## WORK TASK
Nothing below is to be printed except the lines between the line holding "X166640000Y-115310000D03*" and the line holding "X158750000Y-115570000D03*", inclusive, each exactly as it appears.

Segment Start: SOURCE DATA

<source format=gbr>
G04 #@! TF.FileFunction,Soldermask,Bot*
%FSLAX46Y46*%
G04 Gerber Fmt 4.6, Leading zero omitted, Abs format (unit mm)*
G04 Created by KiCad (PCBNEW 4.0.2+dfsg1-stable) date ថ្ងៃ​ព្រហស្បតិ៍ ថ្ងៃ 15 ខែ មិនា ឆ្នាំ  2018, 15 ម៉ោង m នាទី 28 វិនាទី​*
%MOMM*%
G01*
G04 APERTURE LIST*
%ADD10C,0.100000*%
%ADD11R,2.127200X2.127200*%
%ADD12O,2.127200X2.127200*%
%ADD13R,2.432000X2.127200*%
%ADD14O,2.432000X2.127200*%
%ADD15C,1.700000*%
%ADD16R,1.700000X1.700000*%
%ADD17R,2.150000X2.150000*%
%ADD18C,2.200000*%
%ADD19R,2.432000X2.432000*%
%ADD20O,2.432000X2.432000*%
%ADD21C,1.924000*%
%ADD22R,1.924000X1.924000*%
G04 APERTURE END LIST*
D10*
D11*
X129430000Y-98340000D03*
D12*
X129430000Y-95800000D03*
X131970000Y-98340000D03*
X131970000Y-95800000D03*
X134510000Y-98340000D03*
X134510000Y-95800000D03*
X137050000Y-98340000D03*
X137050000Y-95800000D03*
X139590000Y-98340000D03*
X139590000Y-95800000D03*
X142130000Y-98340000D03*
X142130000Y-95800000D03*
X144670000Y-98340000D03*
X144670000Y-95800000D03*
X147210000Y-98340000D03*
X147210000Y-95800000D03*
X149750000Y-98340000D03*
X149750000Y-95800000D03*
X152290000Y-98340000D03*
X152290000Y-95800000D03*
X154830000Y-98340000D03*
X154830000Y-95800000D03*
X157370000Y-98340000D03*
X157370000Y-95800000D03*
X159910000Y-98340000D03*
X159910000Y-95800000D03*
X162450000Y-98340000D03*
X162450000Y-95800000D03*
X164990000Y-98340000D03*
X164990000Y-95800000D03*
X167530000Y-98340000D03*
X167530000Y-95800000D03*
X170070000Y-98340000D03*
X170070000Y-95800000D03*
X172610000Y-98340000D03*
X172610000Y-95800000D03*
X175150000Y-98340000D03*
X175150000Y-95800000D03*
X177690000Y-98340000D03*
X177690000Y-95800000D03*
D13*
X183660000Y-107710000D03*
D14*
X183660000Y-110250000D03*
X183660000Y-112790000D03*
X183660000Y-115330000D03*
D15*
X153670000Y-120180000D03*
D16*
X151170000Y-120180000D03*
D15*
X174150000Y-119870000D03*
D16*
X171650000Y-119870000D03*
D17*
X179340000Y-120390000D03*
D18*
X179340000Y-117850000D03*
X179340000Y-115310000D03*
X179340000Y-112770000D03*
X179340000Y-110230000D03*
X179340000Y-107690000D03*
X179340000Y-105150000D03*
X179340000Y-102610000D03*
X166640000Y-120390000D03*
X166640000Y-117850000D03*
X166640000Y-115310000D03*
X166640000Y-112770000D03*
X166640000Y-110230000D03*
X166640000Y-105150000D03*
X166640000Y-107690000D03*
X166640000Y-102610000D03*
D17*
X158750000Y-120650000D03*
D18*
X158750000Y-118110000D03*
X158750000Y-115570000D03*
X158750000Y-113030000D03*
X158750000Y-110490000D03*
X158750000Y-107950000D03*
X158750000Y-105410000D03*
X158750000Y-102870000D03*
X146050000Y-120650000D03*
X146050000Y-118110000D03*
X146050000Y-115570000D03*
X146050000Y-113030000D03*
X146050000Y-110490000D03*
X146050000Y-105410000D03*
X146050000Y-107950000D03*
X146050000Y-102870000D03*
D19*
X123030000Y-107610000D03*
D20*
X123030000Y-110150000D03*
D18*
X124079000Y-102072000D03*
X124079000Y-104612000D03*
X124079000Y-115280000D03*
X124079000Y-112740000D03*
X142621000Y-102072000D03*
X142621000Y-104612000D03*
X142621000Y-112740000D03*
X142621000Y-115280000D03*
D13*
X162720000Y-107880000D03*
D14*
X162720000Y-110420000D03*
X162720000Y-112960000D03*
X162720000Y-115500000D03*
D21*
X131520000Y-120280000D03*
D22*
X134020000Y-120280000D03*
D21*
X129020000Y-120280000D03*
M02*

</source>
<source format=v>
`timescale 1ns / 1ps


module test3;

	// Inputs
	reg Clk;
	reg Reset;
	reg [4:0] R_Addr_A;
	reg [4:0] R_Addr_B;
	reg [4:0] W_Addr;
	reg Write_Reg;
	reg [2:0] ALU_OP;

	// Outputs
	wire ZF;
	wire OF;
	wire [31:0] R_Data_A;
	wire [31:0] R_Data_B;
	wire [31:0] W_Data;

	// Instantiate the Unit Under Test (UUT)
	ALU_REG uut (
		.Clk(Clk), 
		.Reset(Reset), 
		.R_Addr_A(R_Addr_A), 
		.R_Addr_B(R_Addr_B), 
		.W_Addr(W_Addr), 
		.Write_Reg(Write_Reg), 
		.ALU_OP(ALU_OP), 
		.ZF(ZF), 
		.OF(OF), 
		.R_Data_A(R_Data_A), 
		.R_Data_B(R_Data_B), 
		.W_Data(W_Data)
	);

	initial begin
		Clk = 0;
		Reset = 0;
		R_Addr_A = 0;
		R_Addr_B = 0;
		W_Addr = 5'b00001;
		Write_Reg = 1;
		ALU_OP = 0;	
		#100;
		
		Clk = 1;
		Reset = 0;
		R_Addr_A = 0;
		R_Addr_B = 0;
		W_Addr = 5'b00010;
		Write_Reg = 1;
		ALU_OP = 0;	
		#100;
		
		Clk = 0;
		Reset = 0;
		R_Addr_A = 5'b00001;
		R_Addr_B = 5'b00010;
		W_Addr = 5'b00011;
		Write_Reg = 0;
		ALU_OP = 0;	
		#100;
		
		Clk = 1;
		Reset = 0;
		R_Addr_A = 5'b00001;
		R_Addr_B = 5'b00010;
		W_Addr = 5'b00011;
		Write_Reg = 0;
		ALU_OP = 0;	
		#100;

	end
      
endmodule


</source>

Segment End: SOURCE DATA
Segment Start: SOURCE DATA

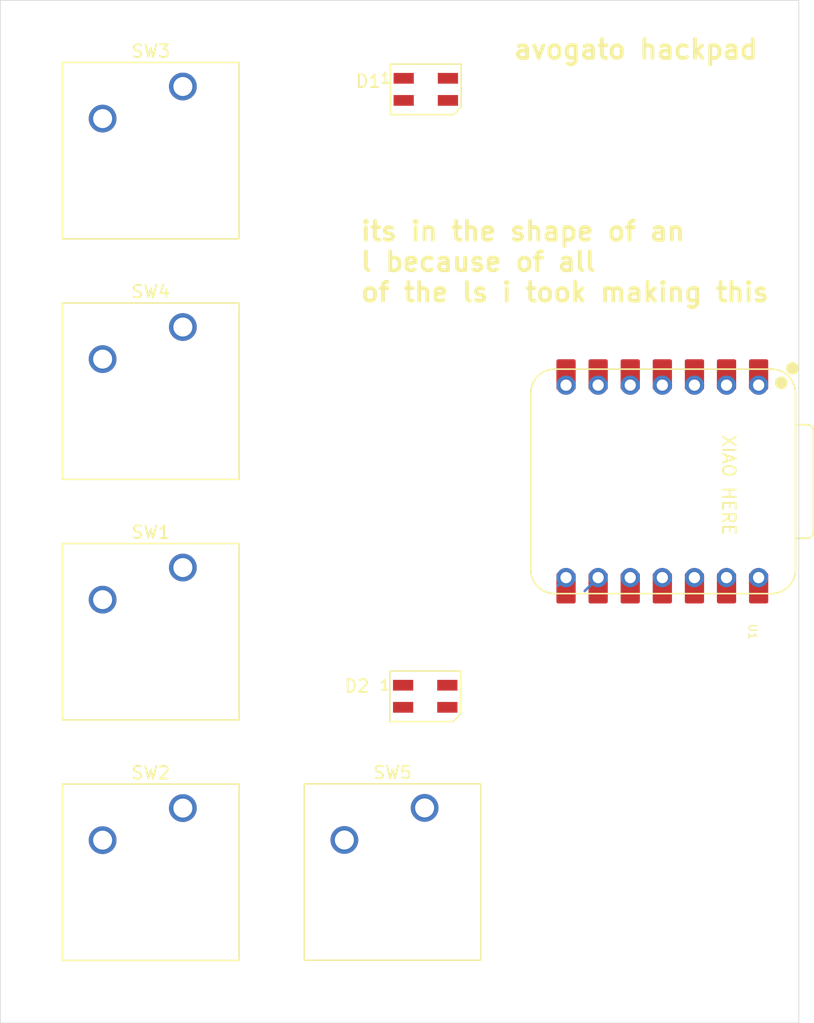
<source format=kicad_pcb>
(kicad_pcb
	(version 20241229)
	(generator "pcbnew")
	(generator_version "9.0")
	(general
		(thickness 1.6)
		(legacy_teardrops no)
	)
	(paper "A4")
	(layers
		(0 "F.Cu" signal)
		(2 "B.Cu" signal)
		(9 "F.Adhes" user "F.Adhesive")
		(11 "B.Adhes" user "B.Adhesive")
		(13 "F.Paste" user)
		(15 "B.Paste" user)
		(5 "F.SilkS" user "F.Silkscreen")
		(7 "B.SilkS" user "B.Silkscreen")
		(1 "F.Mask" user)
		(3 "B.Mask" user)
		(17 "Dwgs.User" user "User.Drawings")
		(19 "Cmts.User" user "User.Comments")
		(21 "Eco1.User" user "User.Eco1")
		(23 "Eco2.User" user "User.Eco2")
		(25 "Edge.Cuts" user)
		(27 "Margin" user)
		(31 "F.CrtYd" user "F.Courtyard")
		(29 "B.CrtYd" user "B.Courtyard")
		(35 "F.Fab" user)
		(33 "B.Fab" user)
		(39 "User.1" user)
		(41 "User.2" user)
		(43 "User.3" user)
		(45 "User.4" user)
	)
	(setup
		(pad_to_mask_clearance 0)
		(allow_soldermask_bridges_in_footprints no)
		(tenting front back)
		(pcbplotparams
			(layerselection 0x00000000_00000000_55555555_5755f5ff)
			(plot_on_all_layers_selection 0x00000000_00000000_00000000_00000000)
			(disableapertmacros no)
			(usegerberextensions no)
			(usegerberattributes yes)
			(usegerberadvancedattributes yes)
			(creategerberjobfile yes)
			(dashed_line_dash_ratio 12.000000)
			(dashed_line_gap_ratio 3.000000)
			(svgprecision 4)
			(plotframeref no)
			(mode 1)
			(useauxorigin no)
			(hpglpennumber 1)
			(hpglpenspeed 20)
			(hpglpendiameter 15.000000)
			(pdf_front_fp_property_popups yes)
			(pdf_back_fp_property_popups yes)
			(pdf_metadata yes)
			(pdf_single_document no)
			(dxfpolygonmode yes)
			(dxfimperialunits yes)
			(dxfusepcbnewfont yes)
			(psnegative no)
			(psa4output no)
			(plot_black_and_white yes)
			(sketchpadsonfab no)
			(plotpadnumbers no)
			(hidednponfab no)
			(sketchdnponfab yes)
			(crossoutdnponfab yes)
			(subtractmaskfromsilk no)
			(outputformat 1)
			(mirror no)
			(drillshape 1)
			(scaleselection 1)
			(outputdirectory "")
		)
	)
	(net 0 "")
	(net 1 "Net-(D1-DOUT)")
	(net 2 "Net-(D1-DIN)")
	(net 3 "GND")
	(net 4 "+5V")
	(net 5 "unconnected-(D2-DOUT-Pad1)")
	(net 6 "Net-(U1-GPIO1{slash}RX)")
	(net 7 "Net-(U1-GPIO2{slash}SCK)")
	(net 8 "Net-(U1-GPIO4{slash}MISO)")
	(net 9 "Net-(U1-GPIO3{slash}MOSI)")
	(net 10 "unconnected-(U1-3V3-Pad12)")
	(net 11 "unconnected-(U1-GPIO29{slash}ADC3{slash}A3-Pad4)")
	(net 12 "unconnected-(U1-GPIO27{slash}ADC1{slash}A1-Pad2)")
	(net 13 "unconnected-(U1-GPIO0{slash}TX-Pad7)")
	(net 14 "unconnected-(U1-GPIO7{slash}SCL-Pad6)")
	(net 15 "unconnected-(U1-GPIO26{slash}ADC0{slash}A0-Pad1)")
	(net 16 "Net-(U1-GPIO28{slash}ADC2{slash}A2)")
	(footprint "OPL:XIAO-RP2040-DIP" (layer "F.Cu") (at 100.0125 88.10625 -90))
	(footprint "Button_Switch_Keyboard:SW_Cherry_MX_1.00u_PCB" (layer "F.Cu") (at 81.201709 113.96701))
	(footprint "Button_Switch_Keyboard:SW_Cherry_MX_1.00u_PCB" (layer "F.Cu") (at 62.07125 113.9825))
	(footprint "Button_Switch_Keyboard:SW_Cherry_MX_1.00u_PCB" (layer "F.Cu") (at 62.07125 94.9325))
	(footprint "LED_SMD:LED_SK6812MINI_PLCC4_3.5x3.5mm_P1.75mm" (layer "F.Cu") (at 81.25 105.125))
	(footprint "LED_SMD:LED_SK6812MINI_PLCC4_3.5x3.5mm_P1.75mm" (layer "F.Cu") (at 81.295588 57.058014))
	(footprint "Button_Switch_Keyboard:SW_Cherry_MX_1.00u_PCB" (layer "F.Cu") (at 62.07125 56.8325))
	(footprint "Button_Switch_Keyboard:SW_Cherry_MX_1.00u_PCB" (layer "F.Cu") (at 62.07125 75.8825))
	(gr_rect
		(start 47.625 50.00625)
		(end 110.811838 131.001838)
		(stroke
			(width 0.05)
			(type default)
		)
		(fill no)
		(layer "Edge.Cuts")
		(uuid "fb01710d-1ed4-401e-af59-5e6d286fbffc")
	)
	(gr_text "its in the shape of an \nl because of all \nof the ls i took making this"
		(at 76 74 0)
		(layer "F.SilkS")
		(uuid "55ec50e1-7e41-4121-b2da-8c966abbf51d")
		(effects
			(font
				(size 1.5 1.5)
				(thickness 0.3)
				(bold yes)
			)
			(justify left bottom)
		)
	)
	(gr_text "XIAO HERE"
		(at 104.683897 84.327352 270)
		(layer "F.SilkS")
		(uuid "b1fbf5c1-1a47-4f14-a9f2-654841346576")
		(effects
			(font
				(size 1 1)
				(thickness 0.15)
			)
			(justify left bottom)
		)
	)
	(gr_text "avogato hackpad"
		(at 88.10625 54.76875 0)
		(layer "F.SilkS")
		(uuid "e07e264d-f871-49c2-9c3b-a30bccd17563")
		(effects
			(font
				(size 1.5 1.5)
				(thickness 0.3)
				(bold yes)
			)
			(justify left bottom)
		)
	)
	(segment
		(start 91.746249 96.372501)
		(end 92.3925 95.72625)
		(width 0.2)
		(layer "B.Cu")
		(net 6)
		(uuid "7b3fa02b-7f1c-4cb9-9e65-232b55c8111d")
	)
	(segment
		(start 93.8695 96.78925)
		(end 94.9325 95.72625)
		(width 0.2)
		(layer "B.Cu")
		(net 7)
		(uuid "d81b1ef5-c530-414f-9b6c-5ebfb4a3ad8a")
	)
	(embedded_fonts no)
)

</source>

Segment End: SOURCE DATA

## EXERCISE SOLUTION
X166640000Y-115310000D03*
X166640000Y-112770000D03*
X166640000Y-110230000D03*
X166640000Y-105150000D03*
X166640000Y-107690000D03*
X166640000Y-102610000D03*
D17*
X158750000Y-120650000D03*
D18*
X158750000Y-118110000D03*
X158750000Y-115570000D03*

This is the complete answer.